There are thousands of mosques in Cairo...thousands in the city and even tiny hand-built mosques scattered throughout the farmland. Mosques are wonderful places, peaceful and welcoming. This particular photo was taken in the main mosque of Mohamed Ali at the Citadel in Cairo. It isn't particularly old, only a couple hundred years or so, but when I was traveling back and forth between Toronto and Cairo with two small children it was one of our favourite stops on a busy day. I could let the kids run off steam in the park of the Citadel and then they would be happy to lay down on the carpet and just check out for an hour's nap. People come and go, some to pray and some just to admire the lovely architecture that is reminiscent of the Grand Mosque of Istanbul that was once the church of Hagia Sophia. No one ever is concerned that children sleep in a quiet corner or that an old woman sits in a sunny spot to watch passersby or that students study together somewhere else. These are truly centers of community in the old sense of the word

Saturday, February 10, 2007

A City of Layers


One less than lovely aspect of living on a farm is the fact that I have no land line for telephone/internet and occasionally my mobile phone connection collapses, like yesterday. What can you do?

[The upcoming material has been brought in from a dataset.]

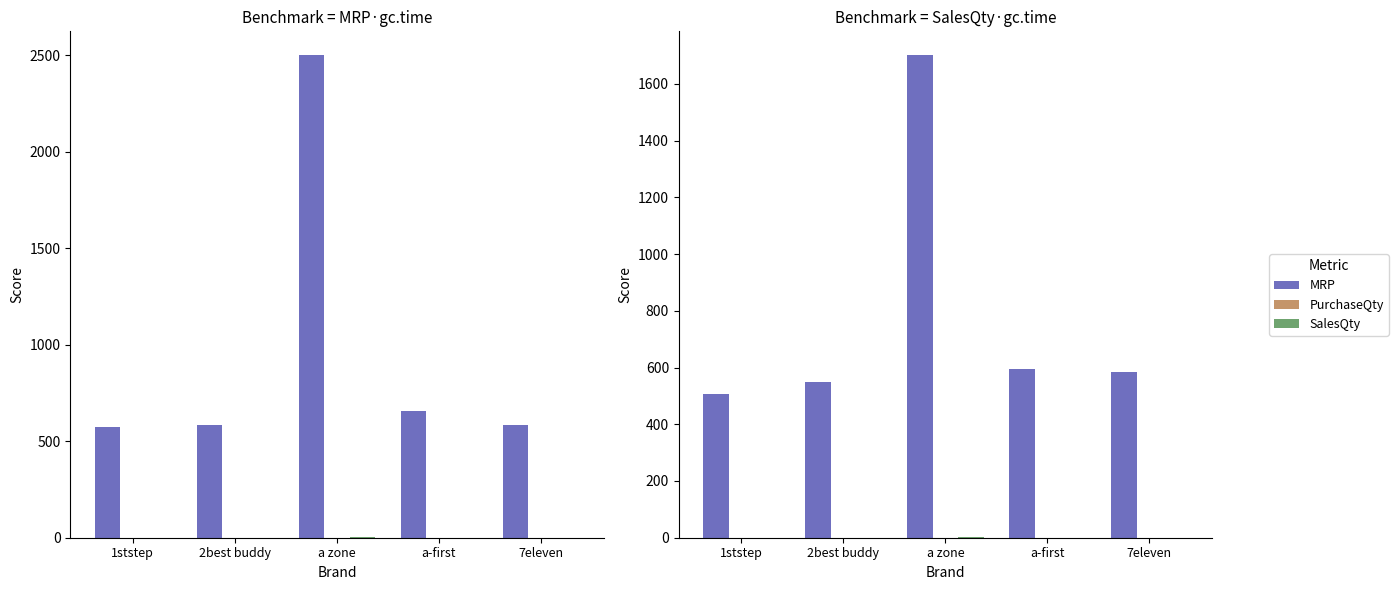

Which series changed the most between a zone and a-first?

MRP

There is nothing simple about Cairo. Layers of civilisation, pockets of antiquity next to yesterday's treasure, new surrounded by old, forgotten surrounded by barely imagined, Cairo is complex beyond simple understanding. Max Rodenbeck's book, Cairo The City Victorious, is the best book I've ever read about this city, and one of the very few to truly touch on the complexity of this wonderful place.

One of the oddities of Cairo is the City of the Dead. This is an enormous area to the east of the old city of Cairo where the Mamelukes began burying their dead in what was then the desert. It contains everything from simple mausoleums still used by modern families from Cairo to mosques and palaces built almost a thousand years ago. Oddly enough it also contains the homes of many less wealthy Cairenes who have gradually moved into unused tombs and turned them into villages among the tombs. There is life in the City of the Dead.

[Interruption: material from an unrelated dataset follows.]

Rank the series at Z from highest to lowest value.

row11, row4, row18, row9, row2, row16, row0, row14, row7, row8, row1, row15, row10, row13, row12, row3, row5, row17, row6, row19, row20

Thursday, February 8, 2007

Circling Closer To The City




From the extraordinary bareness of the Sahara, which is the image that many people carry subconsciously of Egypt, the lushness of the Nile Valley is a shock. Even without the yearly inundation the Nile Valley has to be one of the most fertile areas in the world. Most of the farming is done by hand, with fields usually being plowed by one of the local villagers who rents his tractor out to do the job by the hour. I was out riding one day and ran across a few of my neighbours who were plowing their field with an old wooden plow drawn by a couple of cows. This is not a common sight and I snapped the shot with my Nokia 6630 since I'd left my camera back at the house. One of the extraordinary things about Egypt is that most of the fruits and vegetables needed to feed our roughly 75 million people are produced by the hand labour of the Nile Valley farmers. There are some larger holdings in the reclaimed areas that can sustain more mechanised farming, but near Cairo the work is all done by hand.

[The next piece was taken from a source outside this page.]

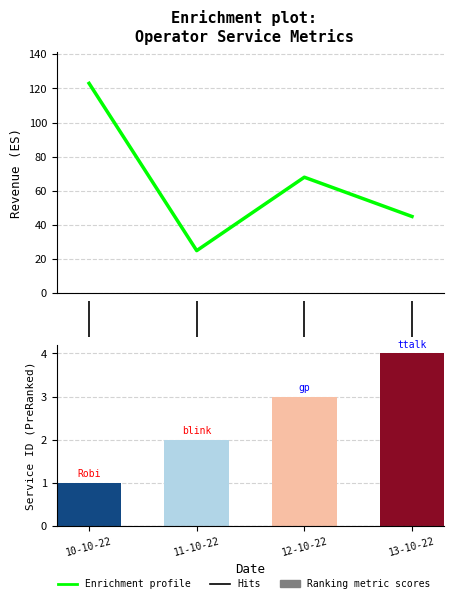

What is the difference between the maximum and second lowest values?

78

Wednesday, February 7, 2007

The Logical Starting Point



Say "Cairo" or "Egypt" and the first thing people think of is the desert with a pyramid. So let's start with the stereotype. Why not? This is a random sarcophagus lying in the sand near the Step Pyramid at Sakkara. In the distance are the pyramids of Abu Sir, just down the street from my farm, and on the right you can see the sharp line marking the edge of the Nile Valley and the Sahara Desert.